--- EXERCISE DETAILS ---
Word for word, retype the first line of the records and every following line through the one containing "other ISA peripherals)?**".

Records from a data source:
+-------+

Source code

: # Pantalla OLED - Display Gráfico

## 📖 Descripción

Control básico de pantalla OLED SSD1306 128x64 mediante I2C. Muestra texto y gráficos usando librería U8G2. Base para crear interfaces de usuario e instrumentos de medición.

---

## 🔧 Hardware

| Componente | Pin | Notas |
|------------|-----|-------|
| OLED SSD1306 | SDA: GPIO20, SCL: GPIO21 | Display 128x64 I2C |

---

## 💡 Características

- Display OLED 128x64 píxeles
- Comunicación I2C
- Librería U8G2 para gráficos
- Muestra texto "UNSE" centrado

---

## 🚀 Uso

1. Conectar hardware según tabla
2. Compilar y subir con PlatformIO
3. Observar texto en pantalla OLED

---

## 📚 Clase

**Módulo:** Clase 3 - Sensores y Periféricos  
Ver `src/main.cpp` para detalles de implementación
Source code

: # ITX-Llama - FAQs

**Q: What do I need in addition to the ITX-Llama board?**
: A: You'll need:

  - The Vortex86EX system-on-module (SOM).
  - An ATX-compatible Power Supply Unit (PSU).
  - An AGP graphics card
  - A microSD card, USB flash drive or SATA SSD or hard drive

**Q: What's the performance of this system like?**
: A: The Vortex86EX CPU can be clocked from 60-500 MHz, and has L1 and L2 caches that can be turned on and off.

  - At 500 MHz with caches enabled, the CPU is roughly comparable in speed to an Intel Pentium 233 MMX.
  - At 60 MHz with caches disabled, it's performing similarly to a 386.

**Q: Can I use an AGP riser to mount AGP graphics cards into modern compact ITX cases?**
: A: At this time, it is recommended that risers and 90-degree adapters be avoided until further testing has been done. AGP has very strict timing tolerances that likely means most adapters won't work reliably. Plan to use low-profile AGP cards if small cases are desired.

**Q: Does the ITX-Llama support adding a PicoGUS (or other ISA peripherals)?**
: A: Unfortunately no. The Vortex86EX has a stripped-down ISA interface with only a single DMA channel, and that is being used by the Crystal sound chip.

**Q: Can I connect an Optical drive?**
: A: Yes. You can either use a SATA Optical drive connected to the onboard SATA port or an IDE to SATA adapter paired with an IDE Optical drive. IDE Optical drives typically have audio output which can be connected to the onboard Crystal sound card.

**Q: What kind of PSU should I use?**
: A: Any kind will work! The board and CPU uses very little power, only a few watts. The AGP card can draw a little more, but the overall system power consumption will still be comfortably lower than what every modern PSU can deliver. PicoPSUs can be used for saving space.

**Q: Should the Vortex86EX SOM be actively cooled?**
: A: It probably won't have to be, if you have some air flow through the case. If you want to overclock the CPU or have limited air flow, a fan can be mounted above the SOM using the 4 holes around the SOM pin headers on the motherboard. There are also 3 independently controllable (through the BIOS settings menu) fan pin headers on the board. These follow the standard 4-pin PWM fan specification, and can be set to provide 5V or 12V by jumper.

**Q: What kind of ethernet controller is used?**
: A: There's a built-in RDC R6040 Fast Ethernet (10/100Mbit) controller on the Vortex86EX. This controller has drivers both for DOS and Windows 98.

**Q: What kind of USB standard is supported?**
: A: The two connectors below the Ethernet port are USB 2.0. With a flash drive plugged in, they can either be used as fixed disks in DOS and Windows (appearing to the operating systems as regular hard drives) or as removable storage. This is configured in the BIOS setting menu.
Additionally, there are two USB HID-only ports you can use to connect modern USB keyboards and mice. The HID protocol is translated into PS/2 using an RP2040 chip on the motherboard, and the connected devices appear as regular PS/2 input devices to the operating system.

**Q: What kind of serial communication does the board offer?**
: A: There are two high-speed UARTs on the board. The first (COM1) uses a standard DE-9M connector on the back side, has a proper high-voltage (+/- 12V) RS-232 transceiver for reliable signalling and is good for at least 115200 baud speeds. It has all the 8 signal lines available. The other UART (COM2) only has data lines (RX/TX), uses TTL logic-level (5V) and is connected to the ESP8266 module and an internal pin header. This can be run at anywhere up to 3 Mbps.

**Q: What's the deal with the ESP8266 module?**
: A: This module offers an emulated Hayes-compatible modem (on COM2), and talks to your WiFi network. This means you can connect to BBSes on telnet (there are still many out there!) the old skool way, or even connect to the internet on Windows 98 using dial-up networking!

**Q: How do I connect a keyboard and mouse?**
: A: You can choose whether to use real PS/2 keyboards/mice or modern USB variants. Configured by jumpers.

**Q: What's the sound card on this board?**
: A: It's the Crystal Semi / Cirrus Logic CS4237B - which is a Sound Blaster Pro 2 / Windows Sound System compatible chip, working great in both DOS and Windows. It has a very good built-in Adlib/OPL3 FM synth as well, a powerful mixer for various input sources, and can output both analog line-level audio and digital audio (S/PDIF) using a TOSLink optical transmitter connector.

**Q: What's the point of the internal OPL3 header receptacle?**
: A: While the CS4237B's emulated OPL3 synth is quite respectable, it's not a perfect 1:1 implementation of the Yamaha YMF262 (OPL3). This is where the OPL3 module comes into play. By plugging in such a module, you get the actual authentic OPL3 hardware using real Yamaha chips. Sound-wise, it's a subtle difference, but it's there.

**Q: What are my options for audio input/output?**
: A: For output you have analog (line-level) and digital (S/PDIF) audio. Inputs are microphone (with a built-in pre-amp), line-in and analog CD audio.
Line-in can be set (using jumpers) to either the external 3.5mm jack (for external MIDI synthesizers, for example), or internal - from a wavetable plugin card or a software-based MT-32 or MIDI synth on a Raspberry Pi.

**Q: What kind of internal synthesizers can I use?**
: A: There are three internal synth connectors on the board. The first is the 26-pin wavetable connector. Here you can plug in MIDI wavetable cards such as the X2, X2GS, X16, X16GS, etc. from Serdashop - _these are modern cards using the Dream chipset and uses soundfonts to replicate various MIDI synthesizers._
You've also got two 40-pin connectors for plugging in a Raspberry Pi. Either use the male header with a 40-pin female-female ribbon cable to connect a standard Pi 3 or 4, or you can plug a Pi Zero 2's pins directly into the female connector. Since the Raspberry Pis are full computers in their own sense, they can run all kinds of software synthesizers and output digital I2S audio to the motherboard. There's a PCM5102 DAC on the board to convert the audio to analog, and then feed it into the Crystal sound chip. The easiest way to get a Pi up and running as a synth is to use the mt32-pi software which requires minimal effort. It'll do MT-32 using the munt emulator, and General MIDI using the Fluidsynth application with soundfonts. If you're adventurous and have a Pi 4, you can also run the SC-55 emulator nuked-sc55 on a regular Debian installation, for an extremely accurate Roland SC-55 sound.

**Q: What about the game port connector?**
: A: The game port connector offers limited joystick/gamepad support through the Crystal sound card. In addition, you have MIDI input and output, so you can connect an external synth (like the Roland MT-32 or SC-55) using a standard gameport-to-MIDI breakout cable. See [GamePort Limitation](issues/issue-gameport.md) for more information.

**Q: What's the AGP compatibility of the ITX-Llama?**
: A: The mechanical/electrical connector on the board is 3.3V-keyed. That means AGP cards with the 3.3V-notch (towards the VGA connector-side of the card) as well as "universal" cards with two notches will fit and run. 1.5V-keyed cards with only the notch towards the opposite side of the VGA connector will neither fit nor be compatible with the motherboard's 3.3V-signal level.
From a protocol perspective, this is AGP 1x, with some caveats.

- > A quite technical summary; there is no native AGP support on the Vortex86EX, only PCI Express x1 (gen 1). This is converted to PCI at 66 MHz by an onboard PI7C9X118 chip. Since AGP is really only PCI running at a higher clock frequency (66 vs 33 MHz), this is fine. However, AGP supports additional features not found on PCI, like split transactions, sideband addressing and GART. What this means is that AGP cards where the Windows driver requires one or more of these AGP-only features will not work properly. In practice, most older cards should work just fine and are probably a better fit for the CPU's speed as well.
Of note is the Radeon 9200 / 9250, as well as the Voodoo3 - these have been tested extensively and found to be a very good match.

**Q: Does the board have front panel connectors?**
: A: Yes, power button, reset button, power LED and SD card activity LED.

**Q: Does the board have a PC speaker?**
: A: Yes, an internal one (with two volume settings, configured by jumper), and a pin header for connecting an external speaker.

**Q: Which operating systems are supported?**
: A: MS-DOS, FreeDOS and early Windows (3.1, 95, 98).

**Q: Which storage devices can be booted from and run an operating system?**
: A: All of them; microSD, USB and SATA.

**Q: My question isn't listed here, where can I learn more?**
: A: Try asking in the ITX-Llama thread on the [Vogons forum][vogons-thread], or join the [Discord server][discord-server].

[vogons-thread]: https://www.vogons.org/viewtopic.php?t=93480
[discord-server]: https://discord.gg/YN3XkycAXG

+-------+

--- SOLUTION TO THE PROBLEM ---
Source code

: # Pantalla OLED - Display Gráfico

## 📖 Descripción

Control básico de pantalla OLED SSD1306 128x64 mediante I2C. Muestra texto y gráficos usando librería U8G2. Base para crear interfaces de usuario e instrumentos de medición.

---

## 🔧 Hardware

| Componente | Pin | Notas |
|------------|-----|-------|
| OLED SSD1306 | SDA: GPIO20, SCL: GPIO21 | Display 128x64 I2C |

---

## 💡 Características

- Display OLED 128x64 píxeles
- Comunicación I2C
- Librería U8G2 para gráficos
- Muestra texto "UNSE" centrado

---

## 🚀 Uso

1. Conectar hardware según tabla
2. Compilar y subir con PlatformIO
3. Observar texto en pantalla OLED

---

## 📚 Clase

**Módulo:** Clase 3 - Sensores y Periféricos  
Ver `src/main.cpp` para detalles de implementación
Source code

: # ITX-Llama - FAQs

**Q: What do I need in addition to the ITX-Llama board?**
: A: You'll need:

  - The Vortex86EX system-on-module (SOM).
  - An ATX-compatible Power Supply Unit (PSU).
  - An AGP graphics card
  - A microSD card, USB flash drive or SATA SSD or hard drive

**Q: What's the performance of this system like?**
: A: The Vortex86EX CPU can be clocked from 60-500 MHz, and has L1 and L2 caches that can be turned on and off.

  - At 500 MHz with caches enabled, the CPU is roughly comparable in speed to an Intel Pentium 233 MMX.
  - At 60 MHz with caches disabled, it's performing similarly to a 386.

**Q: Can I use an AGP riser to mount AGP graphics cards into modern compact ITX cases?**
: A: At this time, it is recommended that risers and 90-degree adapters be avoided until further testing has been done. AGP has very strict timing tolerances that likely means most adapters won't work reliably. Plan to use low-profile AGP cards if small cases are desired.

**Q: Does the ITX-Llama support adding a PicoGUS (or other ISA peripherals)?**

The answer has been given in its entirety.